Bhutan introduced Easyfive-TT in September 2009. The identification of 5 cases with encephalopathy and/or meningoencephalitis shortly after pentavalent vaccination prompted the authorities to suspend vaccination on 23 October 2009. Subsequently, 4 additional serious cases related to vaccine administered prior to suspension were identified and investigated. After a comprehensive review by independent national and international experts, the vaccine was reintroduced in 2011.

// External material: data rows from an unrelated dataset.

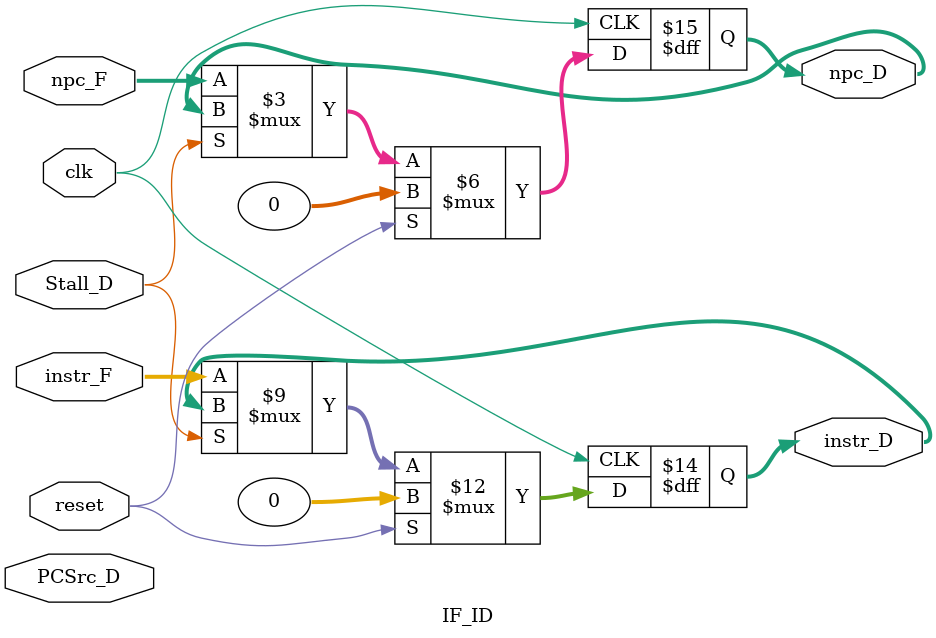
<source format=v>
`timescale 1ns / 1ps
module IF_ID(
    input clk,
    input [31:0] instr_F,
    input Stall_D,
    input PCSrc_D,
    input [31:0] npc_F,
    output reg [31:0] instr_D,
    output reg[31:0] npc_D,
	 input reset
    );
	always @ (posedge clk)
		begin
			if(reset)
			begin
				instr_D<=0;
				npc_D<=0;
			end
			else if(Stall_D)
			begin
				instr_D<=instr_D;
				npc_D<=npc_D;
			end
			else
			begin
				instr_D<=instr_F;
				npc_D<=npc_F;
			end
		end
endmodule

</source>
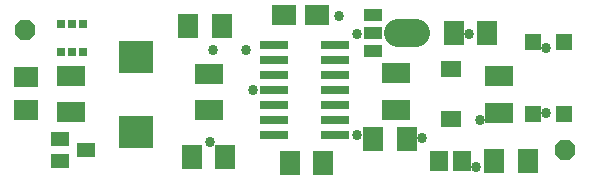
<source format=gbr>
G04 EAGLE Gerber RS-274X export*
G75*
%MOMM*%
%FSLAX34Y34*%
%LPD*%
%INSoldermask Top*%
%IPPOS*%
%AMOC8*
5,1,8,0,0,1.08239X$1,22.5*%
G01*
%ADD10R,1.403200X1.403200*%
%ADD11R,1.503200X1.703200*%
%ADD12R,1.803200X2.003200*%
%ADD13R,2.153200X1.703200*%
%ADD14R,2.903200X2.753200*%
%ADD15R,1.673200X1.473200*%
%ADD16C,2.403200*%
%ADD17R,1.575000X1.050000*%
%ADD18R,2.403200X0.803200*%
%ADD19P,1.869504X8X22.500000*%
%ADD20R,2.403200X1.703200*%
%ADD21R,1.603200X1.203200*%
%ADD22R,1.803200X2.006200*%
%ADD23R,2.006200X1.803200*%
%ADD24R,0.803200X0.803200*%
%ADD25C,0.858000*%


D10*
X455100Y116400D03*
X481100Y116400D03*
X481100Y55400D03*
X455100Y55400D03*
D11*
X375700Y15300D03*
X394700Y15300D03*
D12*
X388000Y124100D03*
X416000Y124100D03*
X249500Y14100D03*
X277500Y14100D03*
D13*
X244550Y139700D03*
X272050Y139700D03*
D14*
X119200Y104150D03*
X119200Y40650D03*
D15*
X385400Y50900D03*
X385400Y93900D03*
D16*
X356290Y124140D02*
X341290Y124140D01*
D17*
X319515Y139140D03*
X319515Y109140D03*
X319515Y124140D03*
D18*
X287700Y50800D03*
X235700Y50800D03*
X287700Y38100D03*
X287700Y63500D03*
X287700Y76200D03*
X235700Y38100D03*
X235700Y63500D03*
X235700Y76200D03*
X287700Y101600D03*
X235700Y101600D03*
X287700Y88900D03*
X287700Y114300D03*
X235700Y88900D03*
X235700Y114300D03*
D19*
X482600Y25400D03*
X25400Y127000D03*
D20*
X426100Y87700D03*
X426100Y56700D03*
X338900Y58800D03*
X338900Y89800D03*
X181100Y89700D03*
X181100Y58700D03*
X63900Y56800D03*
X63900Y87800D03*
D21*
X76500Y25200D03*
X54500Y15700D03*
X54500Y34700D03*
D22*
X194720Y19100D03*
X166280Y19100D03*
X319780Y34700D03*
X348220Y34700D03*
D23*
X25900Y86920D03*
X25900Y58480D03*
D22*
X163180Y129700D03*
X191620Y129700D03*
X451020Y15300D03*
X422580Y15300D03*
D24*
X74500Y132000D03*
X65000Y132000D03*
X55500Y132000D03*
X55500Y108000D03*
X65000Y108000D03*
X74500Y108000D03*
D25*
X466344Y56388D03*
X409956Y50292D03*
X211836Y109728D03*
X291084Y138684D03*
X306324Y123444D03*
X400812Y123444D03*
X466344Y111252D03*
X181356Y32004D03*
X306324Y38100D03*
X361188Y35052D03*
X184404Y109728D03*
X217932Y76200D03*
X406908Y10668D03*
M02*

</source>
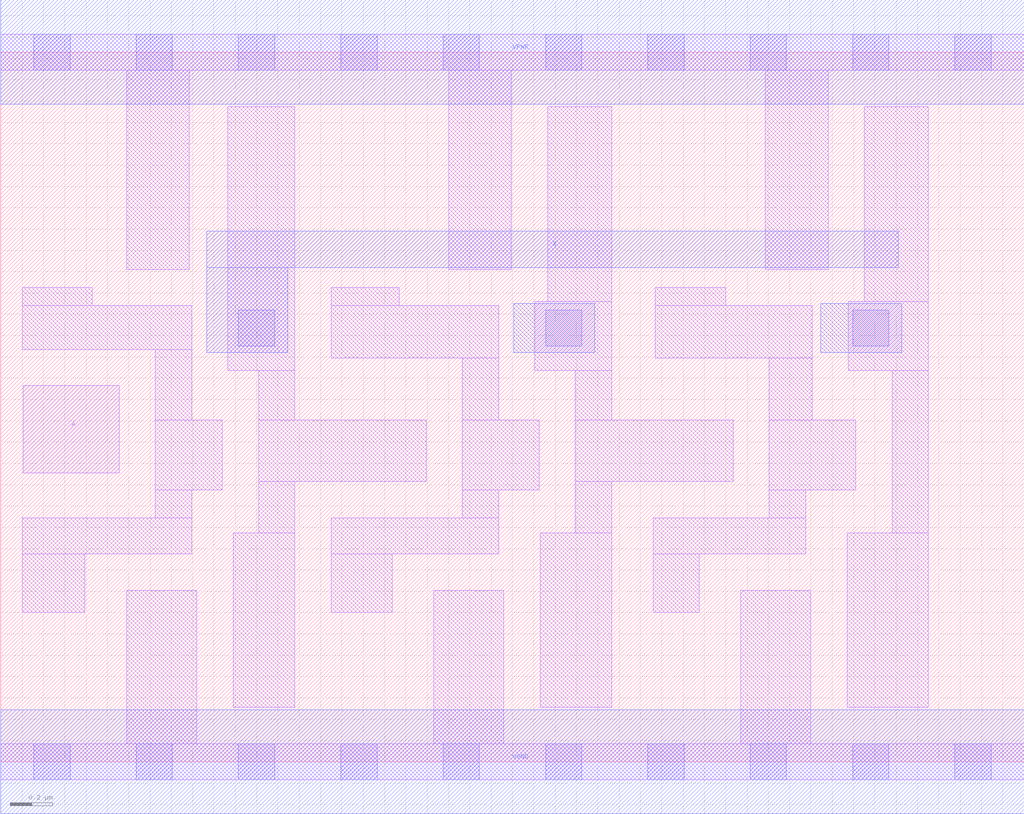
<source format=lef>
# Copyright 2020 The SkyWater PDK Authors
#
# Licensed under the Apache License, Version 2.0 (the "License");
# you may not use this file except in compliance with the License.
# You may obtain a copy of the License at
#
#     https://www.apache.org/licenses/LICENSE-2.0
#
# Unless required by applicable law or agreed to in writing, software
# distributed under the License is distributed on an "AS IS" BASIS,
# WITHOUT WARRANTIES OR CONDITIONS OF ANY KIND, either express or implied.
# See the License for the specific language governing permissions and
# limitations under the License.
#
# SPDX-License-Identifier: Apache-2.0

VERSION 5.7 ;
  NAMESCASESENSITIVE ON ;
  NOWIREEXTENSIONATPIN ON ;
  DIVIDERCHAR "/" ;
  BUSBITCHARS "[]" ;
UNITS
  DATABASE MICRONS 200 ;
END UNITS
MACRO sky130_fd_sc_ls__dlymetal6s2s_1
  CLASS CORE ;
  FOREIGN sky130_fd_sc_ls__dlymetal6s2s_1 ;
  ORIGIN  0.000000  0.000000 ;
  SIZE  4.800000 BY  3.330000 ;
  SYMMETRY X Y ;
  SITE unit ;
  PIN A
    ANTENNAGATEAREA  0.126000 ;
    DIRECTION INPUT ;
    USE SIGNAL ;
    PORT
      LAYER li1 ;
        RECT 0.105000 1.355000 0.555000 1.765000 ;
    END
  END A
  PIN X
    ANTENNADIFFAREA  0.504100 ;
    ANTENNAGATEAREA  0.126000 ;
    DIRECTION OUTPUT ;
    USE SIGNAL ;
    PORT
      LAYER met1 ;
        RECT 0.965000 1.920000 1.345000 2.320000 ;
        RECT 0.965000 2.320000 4.210000 2.490000 ;
    END
  END X
  PIN VGND
    DIRECTION INOUT ;
    SHAPE ABUTMENT ;
    USE GROUND ;
    PORT
      LAYER met1 ;
        RECT 0.000000 -0.245000 4.800000 0.245000 ;
    END
  END VGND
  PIN VPWR
    DIRECTION INOUT ;
    SHAPE ABUTMENT ;
    USE POWER ;
    PORT
      LAYER met1 ;
        RECT 0.000000 3.085000 4.800000 3.575000 ;
    END
  END VPWR
  OBS
    LAYER li1 ;
      RECT 0.000000 -0.085000 4.800000 0.085000 ;
      RECT 0.000000  3.245000 4.800000 3.415000 ;
      RECT 0.100000  0.700000 0.395000 0.975000 ;
      RECT 0.100000  0.975000 0.895000 1.145000 ;
      RECT 0.100000  1.935000 0.895000 2.140000 ;
      RECT 0.100000  2.140000 0.430000 2.225000 ;
      RECT 0.590000  0.085000 0.920000 0.805000 ;
      RECT 0.590000  2.310000 0.885000 3.245000 ;
      RECT 0.725000  1.145000 0.895000 1.275000 ;
      RECT 0.725000  1.275000 1.040000 1.605000 ;
      RECT 0.725000  1.605000 0.895000 1.935000 ;
      RECT 1.065000  1.835000 1.380000 3.075000 ;
      RECT 1.090000  0.255000 1.380000 1.075000 ;
      RECT 1.210000  1.075000 1.380000 1.315000 ;
      RECT 1.210000  1.315000 1.995000 1.605000 ;
      RECT 1.210000  1.605000 1.380000 1.835000 ;
      RECT 1.550000  0.700000 1.835000 0.975000 ;
      RECT 1.550000  0.975000 2.335000 1.145000 ;
      RECT 1.550000  1.895000 2.335000 2.140000 ;
      RECT 1.550000  2.140000 1.870000 2.225000 ;
      RECT 2.030000  0.085000 2.360000 0.805000 ;
      RECT 2.100000  2.310000 2.395000 3.245000 ;
      RECT 2.165000  1.145000 2.335000 1.275000 ;
      RECT 2.165000  1.275000 2.525000 1.605000 ;
      RECT 2.165000  1.605000 2.335000 1.895000 ;
      RECT 2.505000  1.835000 2.865000 2.160000 ;
      RECT 2.530000  0.255000 2.865000 1.075000 ;
      RECT 2.565000  2.160000 2.865000 3.075000 ;
      RECT 2.695000  1.075000 2.865000 1.315000 ;
      RECT 2.695000  1.315000 3.435000 1.605000 ;
      RECT 2.695000  1.605000 2.865000 1.835000 ;
      RECT 3.060000  0.700000 3.275000 0.975000 ;
      RECT 3.060000  0.975000 3.775000 1.145000 ;
      RECT 3.070000  1.895000 3.805000 2.140000 ;
      RECT 3.070000  2.140000 3.400000 2.225000 ;
      RECT 3.470000  0.085000 3.800000 0.805000 ;
      RECT 3.585000  2.310000 3.880000 3.245000 ;
      RECT 3.605000  1.145000 3.775000 1.275000 ;
      RECT 3.605000  1.275000 4.010000 1.605000 ;
      RECT 3.605000  1.605000 3.805000 1.895000 ;
      RECT 3.970000  0.255000 4.350000 1.075000 ;
      RECT 3.975000  1.835000 4.350000 2.160000 ;
      RECT 4.050000  2.160000 4.350000 3.075000 ;
      RECT 4.180000  1.075000 4.350000 1.835000 ;
    LAYER mcon ;
      RECT 0.155000 -0.085000 0.325000 0.085000 ;
      RECT 0.155000  3.245000 0.325000 3.415000 ;
      RECT 0.635000 -0.085000 0.805000 0.085000 ;
      RECT 0.635000  3.245000 0.805000 3.415000 ;
      RECT 1.115000 -0.085000 1.285000 0.085000 ;
      RECT 1.115000  1.950000 1.285000 2.120000 ;
      RECT 1.115000  3.245000 1.285000 3.415000 ;
      RECT 1.595000 -0.085000 1.765000 0.085000 ;
      RECT 1.595000  3.245000 1.765000 3.415000 ;
      RECT 2.075000 -0.085000 2.245000 0.085000 ;
      RECT 2.075000  3.245000 2.245000 3.415000 ;
      RECT 2.555000 -0.085000 2.725000 0.085000 ;
      RECT 2.555000  1.950000 2.725000 2.120000 ;
      RECT 2.555000  3.245000 2.725000 3.415000 ;
      RECT 3.035000 -0.085000 3.205000 0.085000 ;
      RECT 3.035000  3.245000 3.205000 3.415000 ;
      RECT 3.515000 -0.085000 3.685000 0.085000 ;
      RECT 3.515000  3.245000 3.685000 3.415000 ;
      RECT 3.995000 -0.085000 4.165000 0.085000 ;
      RECT 3.995000  1.950000 4.165000 2.120000 ;
      RECT 3.995000  3.245000 4.165000 3.415000 ;
      RECT 4.475000 -0.085000 4.645000 0.085000 ;
      RECT 4.475000  3.245000 4.645000 3.415000 ;
    LAYER met1 ;
      RECT 2.405000 1.920000 2.785000 2.150000 ;
      RECT 3.845000 1.920000 4.225000 2.150000 ;
  END
END sky130_fd_sc_ls__dlymetal6s2s_1
END LIBRARY

</source>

Between December 2012 and March 2013 nine deaths were reported in Viet Nam of children who had recently received injections of the pentavalent vaccine Quinvaxem. On 4 May 2013, the Ministry of Health of Viet Nam announced that use of Quinvaxem was suspended.
After a review of the cases conducted by national experts together with staff from WHO and UNICEF and an independent clinician, no link with vaccination could be identified. The fatalities reported in Viet Nam were attributed to coincidental health problems related in time but not related to the use of Quinvaxem, or cases for which the information available did not allow for a definite conclusion but there were no clinical signs that were consistent with the use of the vaccine. The WHO report emphasized that more than 400 million doses of Quinvaxem had been administered and that no fatal adverse event had ever been associated with Quinvaxem or similar vaccines.
Following additional reports from India, Sri Lanka, and Bhutan of a small number of serious adverse events following immunization with pentavalent vaccines, the WHO asked a global panel of independent experts to review the safety of the vaccine. This review took place 12-13 June 2013 and concluded that no unusual reaction could be attributed to pentavalent vaccines. On 20 June 2013, the Ministry of Health announced that Viet Nam would resume use of Quinvaxem. 
The reported events in these Asian nations caused public uncertainty regarding the use of pentavalent vaccines to spread to other developing nations. In response to this, and a corresponding spread of inaccurate information about vaccine safety, the Indian Academy of Pediatrics released a statement in support of pentavalent vaccines.
In 2013, it was found that Pentavac PFS vaccines were being supplied with two different sets of packaging: One set with manufacturing and expiry dates was being provided to private hospitals, whereas the other set without manufacturing and expiry dates was being distributed to government hospitals. It was later clarified that the undated vaccines were supplied by UNICEF and complied with Indian Law.